▶ _TASK DATA_:
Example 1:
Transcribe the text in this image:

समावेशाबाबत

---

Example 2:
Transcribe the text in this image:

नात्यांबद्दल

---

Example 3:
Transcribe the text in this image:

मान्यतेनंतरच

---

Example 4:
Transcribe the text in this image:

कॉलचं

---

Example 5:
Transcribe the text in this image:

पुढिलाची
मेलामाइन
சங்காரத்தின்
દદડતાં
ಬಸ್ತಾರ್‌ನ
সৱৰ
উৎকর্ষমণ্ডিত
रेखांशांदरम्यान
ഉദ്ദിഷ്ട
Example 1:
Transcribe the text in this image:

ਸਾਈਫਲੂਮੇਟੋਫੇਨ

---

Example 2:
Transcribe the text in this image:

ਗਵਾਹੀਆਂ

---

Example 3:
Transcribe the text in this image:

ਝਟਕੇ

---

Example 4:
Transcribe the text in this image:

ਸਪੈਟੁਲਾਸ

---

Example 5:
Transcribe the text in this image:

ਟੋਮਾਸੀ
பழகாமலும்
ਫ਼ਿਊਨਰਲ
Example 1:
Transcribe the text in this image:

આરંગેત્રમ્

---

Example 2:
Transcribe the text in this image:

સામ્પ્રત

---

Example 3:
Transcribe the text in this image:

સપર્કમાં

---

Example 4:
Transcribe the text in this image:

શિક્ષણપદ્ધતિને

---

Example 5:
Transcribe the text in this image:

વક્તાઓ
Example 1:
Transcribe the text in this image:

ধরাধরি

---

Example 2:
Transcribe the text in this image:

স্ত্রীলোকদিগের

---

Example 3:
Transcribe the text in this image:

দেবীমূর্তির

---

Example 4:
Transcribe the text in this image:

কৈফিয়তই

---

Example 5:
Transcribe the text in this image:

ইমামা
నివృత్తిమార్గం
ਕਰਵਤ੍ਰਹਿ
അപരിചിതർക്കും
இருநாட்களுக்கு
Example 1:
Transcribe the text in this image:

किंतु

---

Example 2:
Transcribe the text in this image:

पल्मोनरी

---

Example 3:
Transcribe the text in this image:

▶ _WHAT TO WORK ON_:
Each entry above needs to be duplicated verbatim.

▶ _EXERCISE SOLUTION_:
Example 1:
Transcribe the text in this image:

समावेशाबाबत

---

Example 2:
Transcribe the text in this image:

नात्यांबद्दल

---

Example 3:
Transcribe the text in this image:

मान्यतेनंतरच

---

Example 4:
Transcribe the text in this image:

कॉलचं

---

Example 5:
Transcribe the text in this image:

पुढिलाची
मेलामाइन
சங்காரத்தின்
દદડતાં
ಬಸ್ತಾರ್‌ನ
সৱৰ
উৎকর্ষমণ্ডিত
रेखांशांदरम्यान
ഉദ്ദിഷ്ട
Example 1:
Transcribe the text in this image:

ਸਾਈਫਲੂਮੇਟੋਫੇਨ

---

Example 2:
Transcribe the text in this image:

ਗਵਾਹੀਆਂ

---

Example 3:
Transcribe the text in this image:

ਝਟਕੇ

---

Example 4:
Transcribe the text in this image:

ਸਪੈਟੁਲਾਸ

---

Example 5:
Transcribe the text in this image:

ਟੋਮਾਸੀ
பழகாமலும்
ਫ਼ਿਊਨਰਲ
Example 1:
Transcribe the text in this image:

આરંગેત્રમ્

---

Example 2:
Transcribe the text in this image:

સામ્પ્રત

---

Example 3:
Transcribe the text in this image:

સપર્કમાં

---

Example 4:
Transcribe the text in this image:

શિક્ષણપદ્ધતિને

---

Example 5:
Transcribe the text in this image:

વક્તાઓ
Example 1:
Transcribe the text in this image:

ধরাধরি

---

Example 2:
Transcribe the text in this image:

স্ত্রীলোকদিগের

---

Example 3:
Transcribe the text in this image:

দেবীমূর্তির

---

Example 4:
Transcribe the text in this image:

কৈফিয়তই

---

Example 5:
Transcribe the text in this image:

ইমামা
నివృత్తిమార్గం
ਕਰਵਤ੍ਰਹਿ
അപരിചിതർക്കും
இருநாட்களுக்கு
Example 1:
Transcribe the text in this image:

किंतु

---

Example 2:
Transcribe the text in this image:

पल्मोनरी

---

Example 3:
Transcribe the text in this image:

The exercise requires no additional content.